=== GIVEN PASSAGE ===
The show opens as God decides that Humans Are Bastards and he's going to end the world; The Devil, of course, is delighted with His decision. God eventually has second thoughts about the idea, though — saying that He's "not that kind of God" — and He decides to give the world one last chance: if a single person can somehow prove that humanity as a whole is worth saving, God will put off smiting the entire world. The Devil is none too happy about this, so God decides to make things fair by letting The Devil choose the person. Enter the third titular character: Detroit's own Bob Alman, an under-educated, beer-drinking, swearing, selfish person who — by his own admission — downloads a lot of porn from the Internet. In the first episode, Bob manages to redeem humanity, and for the rest of the series, he becomes God's "go-to guy" for new ideas on how to help humanity further redeem itself — all while The Devil tries to interfere with God's plans.
Side characters include Bob's wife Donna, their kids Megan (a teenager) and Andy (a six-year-old), Bob's work buddies (a white pervert and a black guy/occasional Deadpan Snarker), and Smeck (The Devil's demon henchman/Chew Toy).
The show touched on many family issues, including a family member dying, bullies, and puberty (amongst others); it also caused a good deal of controversy due to its presumed mocking of the Christian faith, a largely inaccurate accusation leveled almost entirely by people who had never actually seen — and indeed refused to watch — the show (see also Monty Python's Life of Brian and The Last Temptation of Christ). Ironically, the show's creator was an ordained clergyman with a not-surprisingly favorable attitude towards the faith. It eventually made it to DVD in the US, several overseas markets did air the full series, and in 2011, the show's full run made its way into the Adult Swim lineup.
Contains examples of the following tropes:
- An Aesop: Delivered at the end of every episode. It was surprisingly good at showing a message without getting overly Anvilicious.
=== DATA SHOWN ===
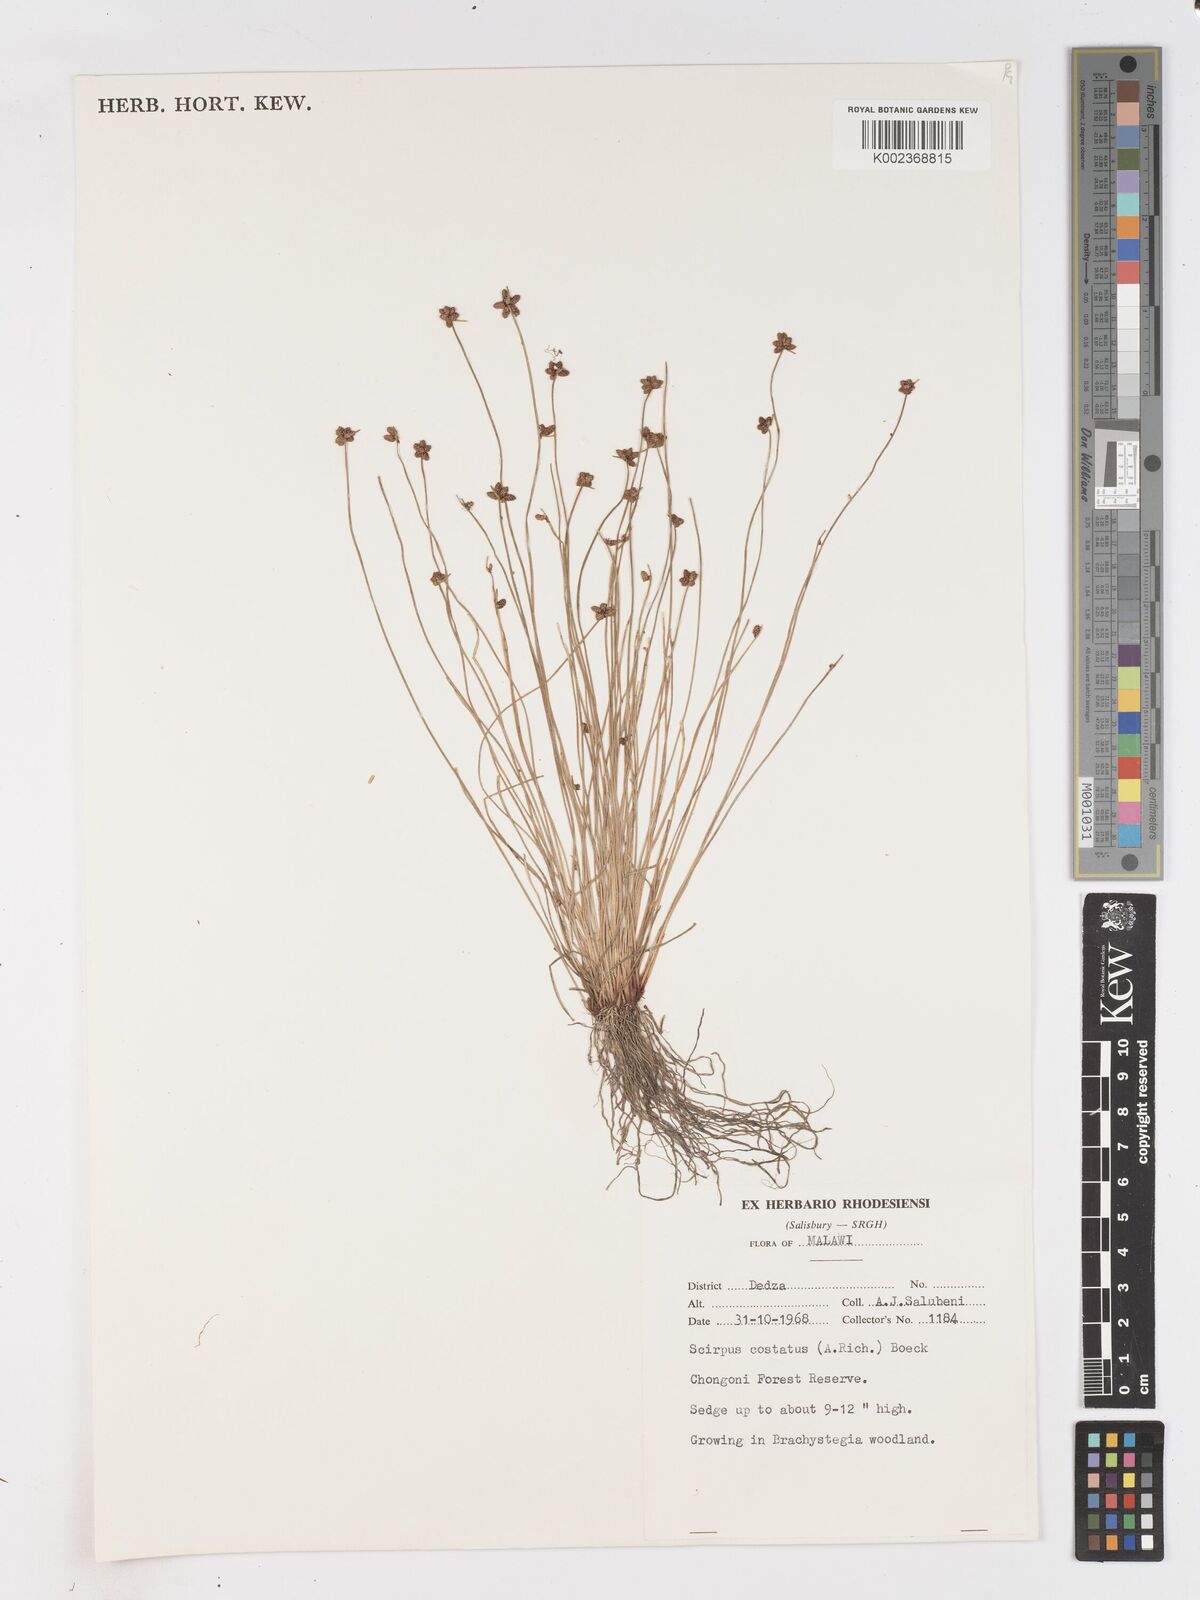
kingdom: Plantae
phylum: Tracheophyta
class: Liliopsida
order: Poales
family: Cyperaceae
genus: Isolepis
===
=== DATA SHOWN ===
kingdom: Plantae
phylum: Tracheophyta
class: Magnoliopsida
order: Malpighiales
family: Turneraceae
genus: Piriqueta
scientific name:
===
=== DATA SHOWN ===
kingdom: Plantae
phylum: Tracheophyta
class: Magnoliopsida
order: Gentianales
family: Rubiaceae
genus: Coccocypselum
===
PROBLEMS AND TASKS -
- A) From the show summary, quote the part starting at "Contains examples of" and ending at "getting overly Anvilicious.".
- B) Name every side character that the show summary identifies by name.
- C) Carry on the show summary from the point where it stops.
The listing isn't needed for anything here.

THE REPLIES -
- A)
Contains examples of the following tropes:
- An Aesop: Delivered at the end of every episode. It was surprisingly good at showing a message without getting overly Anvilicious.

- B) Donna, Megan, Andy, Smeck

- C)
- All Girls Like Ponies: When Bob mentions how he can't deal with the idea of Megan dating, God suggests getting her a pony. Bob asks what that would do. "I dunno, I thought girls liked ponies..."
- All There in the Manual
- Ambiguously Gay: The Devil is rather flamboyant, incredibly prissy, and prone to occasional crossdressing and singing showtunes, as well as being very physical when talking to Bob. On the other hand, he also dated Megan and tried to sleep with Donna (both in disguise, of course).
- Arson, Murder, and Jaywalking: The title.
- Black Best Friend
- Black Cloak: The Devil wears one.
- Blond Guys Are Evil: The Devil.
- Bratty Teenage Daughter: Megan.
- Bumbling Dad: Bob.
- Card-Carrying Villain: The Devil.
- Cheerful Child: Andy.
- Children Are Innocent: Apparently the reason why Andy can see God.
- Completely Missing the Point
Bob: Okay, you've got some explaining to do. Right now, my daughter is ice-skating with the Devil!
- Cool Car: The Devil's car.
- Cool Shades: God has a pair.
- So does the Devil, occasionally.
- Crapsack World: Probably slightly justified in that the episodes generally take place in Detroit.
- Cross Dresser: The Devil and Smeck in a couple episodes.
- Deal with the Devil: Bob (and inadvertently his wife) makes one of these involving a palm pilot.
- The Devil Is a Loser
Bob: Get out! There must be somebody else that you can annoy.
- Drunken Montage: Subverted.
- Everything's Better with Bob.
- Everything's Better with Rainbows: God makes a double rainbow appear over Detroit to cheer people up without making the atheists feel left out.
- Evil Brit: The Devil has an English accent and is voiced by a Scottish actor. Everyone else is American, including God.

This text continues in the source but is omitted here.